The journal Astronomy & Astrophysics is a bit light for May (vol. 698):
Rojas, J. Duprat, J. Dartois, E. et al. Light element isotopic heterogeneities in organic residues that formed by the ion irradiation of ices A34 202451601
Kenworthy, M. A. de Mooij, E. Brandeker, A. et al. Upper limits on CN from exocomets transiting β Pictoris A10 202554073
Christou, A. A. Georgakarakos, N. Marshall-Lee, A. et al. New asteroid clusters and evidence of collisional fragmentation in the L5 Trojan cloud of Mars A42 202553804
Rojas et al. are doing experimental astronomy: trying to simulate, in the lab, processes in space to see if we have a good understanding or not. For the case of organics, bombarded by space radiation, lab work is reasonably close- no brutal pressures or temperatures or other such caveats. In effect, Rojas et al. built a mock comet, like others before them, and now competing with them.
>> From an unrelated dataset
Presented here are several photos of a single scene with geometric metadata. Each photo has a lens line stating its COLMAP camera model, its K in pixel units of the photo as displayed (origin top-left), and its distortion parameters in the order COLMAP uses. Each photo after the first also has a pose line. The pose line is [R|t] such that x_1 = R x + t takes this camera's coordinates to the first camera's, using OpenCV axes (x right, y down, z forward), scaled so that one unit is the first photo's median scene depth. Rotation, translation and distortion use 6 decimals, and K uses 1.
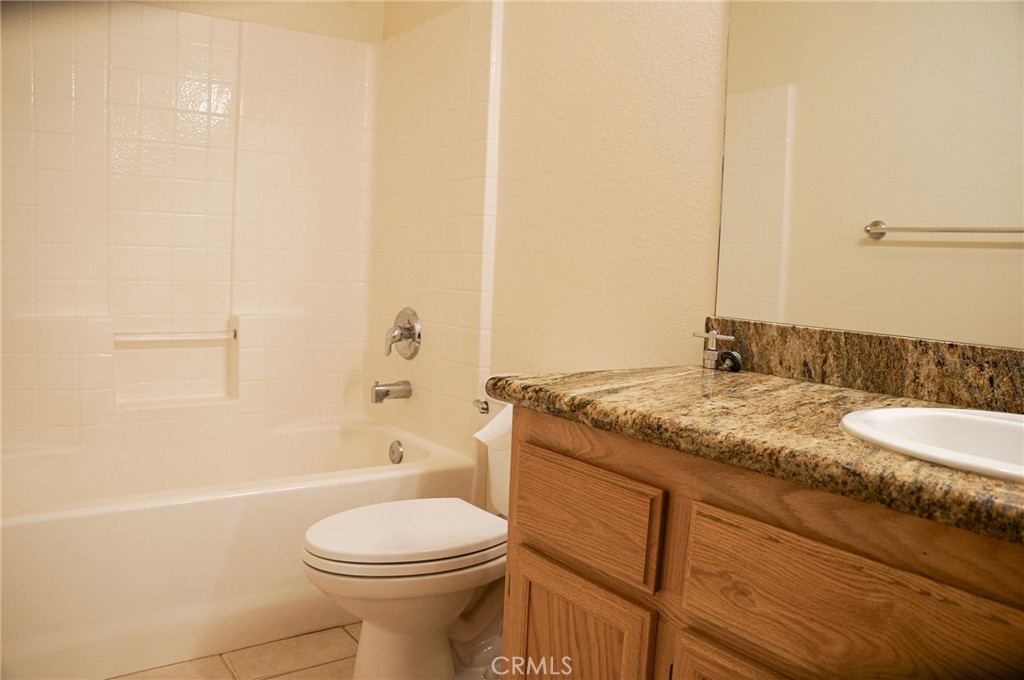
lens RADIAL K [[800.1, 0, 512.0], [0, 800.1, 340.0], [0, 0, 1]] dist [-0.151075, 0.094145]
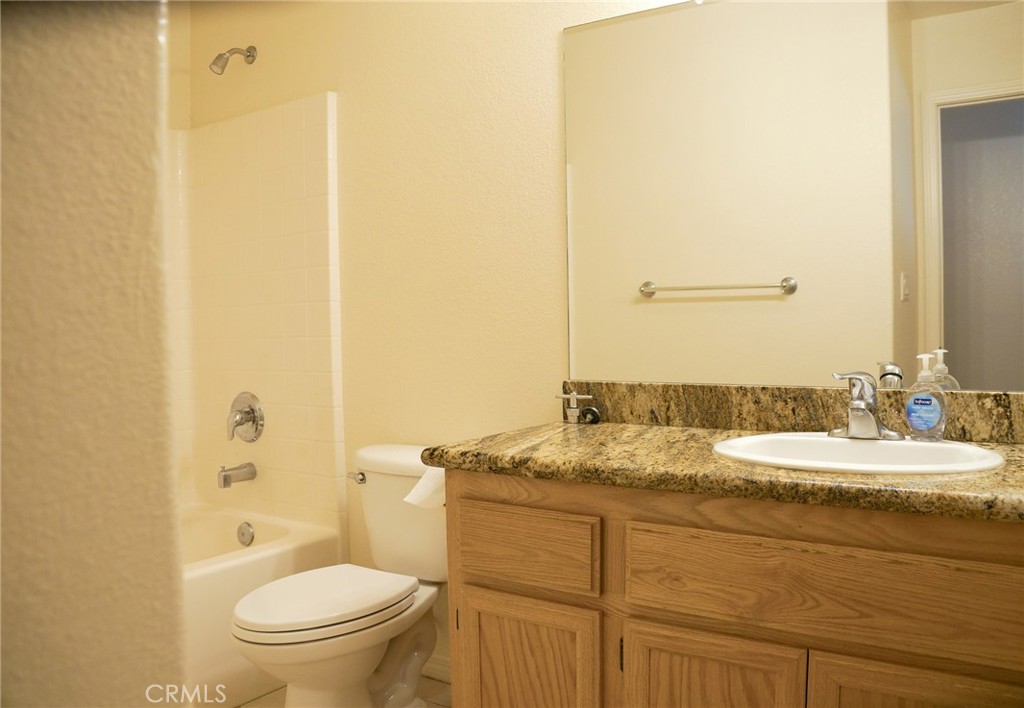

Speaking of comets, we can now study other stars to the level of the disks around them. These circumstellar disks have, in part, formed into comets and asteroids. Of course, we can’t see individual small bodies in other systems- we are speaking in broad terms about the collective belts of bodies. Based on spectroscopy, Kenworthy et al. speak broadly of β Pictoris’ comets.
A bit more down-to-Earth: there are partial or thin “belts” of small bodies in commensurate orbits with Earth, Mars, etc. In the case of Mars (near Earth and Jupiter, with their higher masses and gravities), very few such orbits are long-term stable, and nontrivially populated. But two spots, the leading/trailing Trojan (Lagrange) points, have asteroids in them: Trojan asteroids of Mars. As our telescopes get better and better, we can spot more and more small bodies. Christou et al. have spotted such Mars Trojans; we can (they claim) start to say things about them at the level of populations and statistics.